Another evolution in the birthing experience happens during what researchers call “the golden hour.” During the first hour of life, mothers are encouraged to hold their babies skin-to-skin as soon as medical staff has assessed the baby. This can help newborns adjust to life outside of the womb and to help increase the success of breastfeeding. Mothers who deliver at SBL are encouraged to have no loss of contact with their infants for either the first hour or until the first feeding is complete. This also applies to mothers who have had a cesarean section. “This immediate touch from mom helps improve bonding and healing in both the mother and the baby,” Rivas said. “The benefits of skin-to-skin contact can’t be overstated.”
Rivas noted that some babies are born with elevated bilirubin levels, a condition that can lead to jaundice (yellowed skin and eyes) and even brain damage, if left untreated. In the past, the only option for babies who had elevated bilirubin levels was to spend time in a bassinet with a ‘bili light.’ The special blue lights deliver phototherapy to combat jaundice, but the treatment can reduce bonding opportunities through touch and holding during the first week of life since infants are confined to the bassinet for several hours each day.

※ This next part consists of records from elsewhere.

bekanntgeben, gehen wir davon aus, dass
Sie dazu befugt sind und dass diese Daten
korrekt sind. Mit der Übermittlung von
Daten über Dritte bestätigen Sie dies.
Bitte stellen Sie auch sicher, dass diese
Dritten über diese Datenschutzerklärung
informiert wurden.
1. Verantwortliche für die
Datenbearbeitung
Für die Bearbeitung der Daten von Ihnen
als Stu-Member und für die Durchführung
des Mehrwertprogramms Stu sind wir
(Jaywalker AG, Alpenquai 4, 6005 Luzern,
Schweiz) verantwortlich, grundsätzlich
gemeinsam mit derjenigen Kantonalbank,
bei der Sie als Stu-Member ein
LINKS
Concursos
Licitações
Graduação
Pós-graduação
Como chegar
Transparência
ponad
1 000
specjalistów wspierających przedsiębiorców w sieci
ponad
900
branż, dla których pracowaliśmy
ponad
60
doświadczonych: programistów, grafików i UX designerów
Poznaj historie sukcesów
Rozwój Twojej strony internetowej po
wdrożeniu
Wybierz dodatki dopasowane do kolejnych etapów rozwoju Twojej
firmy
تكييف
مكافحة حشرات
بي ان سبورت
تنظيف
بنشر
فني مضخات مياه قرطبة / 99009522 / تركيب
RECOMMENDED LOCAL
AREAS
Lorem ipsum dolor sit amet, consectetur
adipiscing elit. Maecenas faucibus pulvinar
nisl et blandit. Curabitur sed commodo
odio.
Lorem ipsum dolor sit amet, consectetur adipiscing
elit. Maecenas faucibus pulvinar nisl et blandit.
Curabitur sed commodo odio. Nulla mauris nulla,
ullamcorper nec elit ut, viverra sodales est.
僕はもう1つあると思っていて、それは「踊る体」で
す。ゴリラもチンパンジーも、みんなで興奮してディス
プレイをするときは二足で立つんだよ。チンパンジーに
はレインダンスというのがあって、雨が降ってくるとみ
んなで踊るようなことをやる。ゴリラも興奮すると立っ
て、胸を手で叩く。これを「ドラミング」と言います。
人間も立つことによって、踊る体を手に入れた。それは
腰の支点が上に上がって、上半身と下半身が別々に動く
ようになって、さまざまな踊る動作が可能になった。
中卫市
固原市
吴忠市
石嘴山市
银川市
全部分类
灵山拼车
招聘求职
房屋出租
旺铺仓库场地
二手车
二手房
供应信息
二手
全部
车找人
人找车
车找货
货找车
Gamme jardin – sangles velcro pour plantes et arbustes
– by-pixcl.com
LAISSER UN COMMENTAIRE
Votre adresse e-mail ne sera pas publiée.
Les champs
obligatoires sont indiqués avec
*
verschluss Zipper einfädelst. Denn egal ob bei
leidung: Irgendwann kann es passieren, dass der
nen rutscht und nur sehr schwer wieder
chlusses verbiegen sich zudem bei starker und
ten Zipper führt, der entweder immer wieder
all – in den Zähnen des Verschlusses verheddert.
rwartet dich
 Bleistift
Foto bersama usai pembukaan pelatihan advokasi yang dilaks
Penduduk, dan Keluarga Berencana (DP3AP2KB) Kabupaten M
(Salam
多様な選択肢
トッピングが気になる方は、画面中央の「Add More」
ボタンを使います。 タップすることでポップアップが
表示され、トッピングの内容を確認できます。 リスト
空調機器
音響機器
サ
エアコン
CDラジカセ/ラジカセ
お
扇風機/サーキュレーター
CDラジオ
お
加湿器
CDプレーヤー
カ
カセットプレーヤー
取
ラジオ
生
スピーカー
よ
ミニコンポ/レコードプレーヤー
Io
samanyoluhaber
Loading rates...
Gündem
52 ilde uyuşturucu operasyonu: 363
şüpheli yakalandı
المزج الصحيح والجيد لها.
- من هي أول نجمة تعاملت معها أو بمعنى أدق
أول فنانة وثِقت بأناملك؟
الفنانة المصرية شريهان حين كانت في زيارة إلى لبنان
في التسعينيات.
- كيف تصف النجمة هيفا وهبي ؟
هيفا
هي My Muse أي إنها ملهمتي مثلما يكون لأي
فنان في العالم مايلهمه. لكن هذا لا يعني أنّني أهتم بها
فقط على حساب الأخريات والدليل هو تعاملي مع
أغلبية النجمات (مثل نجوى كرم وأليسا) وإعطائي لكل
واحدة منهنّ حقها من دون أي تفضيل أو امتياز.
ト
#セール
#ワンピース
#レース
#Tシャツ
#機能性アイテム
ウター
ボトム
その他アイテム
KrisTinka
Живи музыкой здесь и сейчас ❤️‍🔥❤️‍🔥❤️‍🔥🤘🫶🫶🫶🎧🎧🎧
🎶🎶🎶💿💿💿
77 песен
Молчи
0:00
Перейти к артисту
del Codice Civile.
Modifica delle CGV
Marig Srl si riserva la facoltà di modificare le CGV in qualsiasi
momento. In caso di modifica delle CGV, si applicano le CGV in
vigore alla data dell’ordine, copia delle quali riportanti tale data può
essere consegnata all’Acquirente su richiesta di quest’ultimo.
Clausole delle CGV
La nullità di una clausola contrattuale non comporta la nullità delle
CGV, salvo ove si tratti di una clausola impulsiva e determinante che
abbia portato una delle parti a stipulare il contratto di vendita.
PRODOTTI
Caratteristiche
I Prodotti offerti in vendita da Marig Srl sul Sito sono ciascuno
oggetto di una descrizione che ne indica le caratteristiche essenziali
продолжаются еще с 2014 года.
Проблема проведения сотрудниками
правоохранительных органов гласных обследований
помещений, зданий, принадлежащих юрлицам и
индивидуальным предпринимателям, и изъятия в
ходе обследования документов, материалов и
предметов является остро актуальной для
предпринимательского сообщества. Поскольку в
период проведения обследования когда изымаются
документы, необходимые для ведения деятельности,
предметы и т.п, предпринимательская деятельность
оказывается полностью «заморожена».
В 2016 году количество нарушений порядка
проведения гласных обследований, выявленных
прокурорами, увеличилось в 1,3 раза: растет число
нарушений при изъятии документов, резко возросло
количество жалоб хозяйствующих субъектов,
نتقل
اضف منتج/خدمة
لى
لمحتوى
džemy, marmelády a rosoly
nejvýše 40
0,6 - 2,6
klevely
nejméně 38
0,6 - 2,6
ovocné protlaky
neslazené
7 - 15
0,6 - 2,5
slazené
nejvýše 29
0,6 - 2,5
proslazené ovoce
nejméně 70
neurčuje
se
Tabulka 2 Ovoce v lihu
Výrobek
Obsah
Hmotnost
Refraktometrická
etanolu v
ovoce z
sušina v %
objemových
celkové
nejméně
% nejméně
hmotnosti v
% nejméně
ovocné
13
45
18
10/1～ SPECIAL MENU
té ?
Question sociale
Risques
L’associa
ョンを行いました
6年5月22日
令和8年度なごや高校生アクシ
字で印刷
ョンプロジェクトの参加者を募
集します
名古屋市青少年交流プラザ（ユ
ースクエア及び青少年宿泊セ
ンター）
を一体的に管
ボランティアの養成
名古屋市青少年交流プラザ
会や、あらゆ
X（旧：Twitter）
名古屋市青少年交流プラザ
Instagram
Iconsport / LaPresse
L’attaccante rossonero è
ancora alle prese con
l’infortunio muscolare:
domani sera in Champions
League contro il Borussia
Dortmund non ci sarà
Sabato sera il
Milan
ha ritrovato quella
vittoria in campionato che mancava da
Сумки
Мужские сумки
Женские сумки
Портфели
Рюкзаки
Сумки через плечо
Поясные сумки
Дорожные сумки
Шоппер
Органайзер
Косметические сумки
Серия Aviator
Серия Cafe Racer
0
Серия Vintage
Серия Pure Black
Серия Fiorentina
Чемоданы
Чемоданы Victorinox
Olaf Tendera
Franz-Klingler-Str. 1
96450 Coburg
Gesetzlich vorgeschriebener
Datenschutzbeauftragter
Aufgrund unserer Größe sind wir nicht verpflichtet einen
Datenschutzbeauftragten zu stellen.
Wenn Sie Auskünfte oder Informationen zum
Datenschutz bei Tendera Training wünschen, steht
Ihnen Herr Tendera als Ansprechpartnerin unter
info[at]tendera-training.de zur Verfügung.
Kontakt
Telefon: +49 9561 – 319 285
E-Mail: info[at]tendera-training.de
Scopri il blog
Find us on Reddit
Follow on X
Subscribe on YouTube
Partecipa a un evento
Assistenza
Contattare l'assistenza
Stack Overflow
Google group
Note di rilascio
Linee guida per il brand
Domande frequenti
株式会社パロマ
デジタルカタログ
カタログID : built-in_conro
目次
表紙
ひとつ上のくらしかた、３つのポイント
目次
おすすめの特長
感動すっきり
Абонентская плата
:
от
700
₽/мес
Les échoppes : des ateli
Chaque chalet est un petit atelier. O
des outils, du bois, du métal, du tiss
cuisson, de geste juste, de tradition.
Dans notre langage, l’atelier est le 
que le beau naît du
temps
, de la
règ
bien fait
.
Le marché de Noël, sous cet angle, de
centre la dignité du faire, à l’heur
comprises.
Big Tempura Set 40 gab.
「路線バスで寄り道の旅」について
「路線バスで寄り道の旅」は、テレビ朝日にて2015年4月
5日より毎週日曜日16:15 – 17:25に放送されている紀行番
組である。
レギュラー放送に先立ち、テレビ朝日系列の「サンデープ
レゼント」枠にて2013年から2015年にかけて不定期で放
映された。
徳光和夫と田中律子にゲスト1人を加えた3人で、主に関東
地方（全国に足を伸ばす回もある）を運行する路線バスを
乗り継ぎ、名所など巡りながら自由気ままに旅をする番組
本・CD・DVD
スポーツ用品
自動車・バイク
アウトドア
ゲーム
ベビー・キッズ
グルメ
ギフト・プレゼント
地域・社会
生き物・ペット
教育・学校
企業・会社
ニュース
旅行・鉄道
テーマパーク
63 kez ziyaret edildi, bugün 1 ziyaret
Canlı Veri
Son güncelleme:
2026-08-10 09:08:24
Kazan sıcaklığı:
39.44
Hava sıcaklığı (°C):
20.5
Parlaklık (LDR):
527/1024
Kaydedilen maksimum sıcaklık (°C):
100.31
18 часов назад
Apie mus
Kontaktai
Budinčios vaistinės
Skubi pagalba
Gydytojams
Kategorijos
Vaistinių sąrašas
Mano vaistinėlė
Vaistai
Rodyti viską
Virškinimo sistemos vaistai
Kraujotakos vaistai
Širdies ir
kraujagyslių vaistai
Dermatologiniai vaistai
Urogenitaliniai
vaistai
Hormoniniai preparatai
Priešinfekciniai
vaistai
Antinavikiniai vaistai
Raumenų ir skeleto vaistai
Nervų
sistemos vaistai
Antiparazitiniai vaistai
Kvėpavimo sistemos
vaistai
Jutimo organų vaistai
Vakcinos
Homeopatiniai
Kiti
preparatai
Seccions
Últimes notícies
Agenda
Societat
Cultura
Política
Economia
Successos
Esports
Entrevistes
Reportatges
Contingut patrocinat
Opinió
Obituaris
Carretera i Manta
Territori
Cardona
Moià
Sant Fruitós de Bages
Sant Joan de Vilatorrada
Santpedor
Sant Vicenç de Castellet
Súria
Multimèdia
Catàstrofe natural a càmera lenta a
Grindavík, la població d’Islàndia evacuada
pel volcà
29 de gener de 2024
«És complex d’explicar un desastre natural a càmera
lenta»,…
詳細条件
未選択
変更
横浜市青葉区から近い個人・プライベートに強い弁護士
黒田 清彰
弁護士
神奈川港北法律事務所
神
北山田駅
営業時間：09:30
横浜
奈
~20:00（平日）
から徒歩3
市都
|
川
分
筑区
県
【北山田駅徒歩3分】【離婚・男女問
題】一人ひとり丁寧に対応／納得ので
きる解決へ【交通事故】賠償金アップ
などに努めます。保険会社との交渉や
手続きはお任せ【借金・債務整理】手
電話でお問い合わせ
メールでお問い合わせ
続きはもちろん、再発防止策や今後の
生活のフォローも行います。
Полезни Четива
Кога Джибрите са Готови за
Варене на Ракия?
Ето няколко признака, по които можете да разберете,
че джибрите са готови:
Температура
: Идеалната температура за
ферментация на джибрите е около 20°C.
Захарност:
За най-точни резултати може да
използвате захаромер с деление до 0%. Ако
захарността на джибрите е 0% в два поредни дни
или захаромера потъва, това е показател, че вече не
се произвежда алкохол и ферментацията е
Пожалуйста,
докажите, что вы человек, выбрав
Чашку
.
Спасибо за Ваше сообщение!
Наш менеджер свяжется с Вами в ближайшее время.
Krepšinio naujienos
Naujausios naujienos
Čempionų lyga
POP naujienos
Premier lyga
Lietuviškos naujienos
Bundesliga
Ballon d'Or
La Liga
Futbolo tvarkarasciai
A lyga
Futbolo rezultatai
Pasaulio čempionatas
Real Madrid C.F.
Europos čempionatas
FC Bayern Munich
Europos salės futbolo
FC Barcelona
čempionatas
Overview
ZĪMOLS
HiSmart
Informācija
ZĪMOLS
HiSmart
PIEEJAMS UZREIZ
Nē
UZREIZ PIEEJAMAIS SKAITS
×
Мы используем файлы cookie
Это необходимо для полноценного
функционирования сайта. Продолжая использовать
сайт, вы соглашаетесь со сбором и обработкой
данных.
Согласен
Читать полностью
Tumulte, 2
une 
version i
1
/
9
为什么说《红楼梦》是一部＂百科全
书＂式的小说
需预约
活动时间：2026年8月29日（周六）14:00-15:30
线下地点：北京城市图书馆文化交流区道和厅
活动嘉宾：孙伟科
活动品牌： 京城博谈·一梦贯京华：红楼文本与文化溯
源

The SBL Women and Children’s Center now offers families the option of a biliblanket for jaundiced infants. The blanket houses fiber-optic cables inside light-permeable fabric that deliver the same life-saving phototherapy as the bassinet, but parents are able to hold, feed and bond with their infants during the treatment.
And what new mother doesn’t want access to a nurse 24/7? The SBL Women and Children’s Center delivers! To begin, each expectant mother receives a call from the nursing staff to discuss the admission process prior to her arrival. The nurse answers questions about surgery, diet and packing, and responds to any other concerns from family members. At delivery, the same nurses follow the family until discharge: one for mom and one for baby. “Our nurses are engaged in their jobs and are passionate about providing excellent care,” Rivas said. “We want women in our community to have the best labor and birth experiences possible.”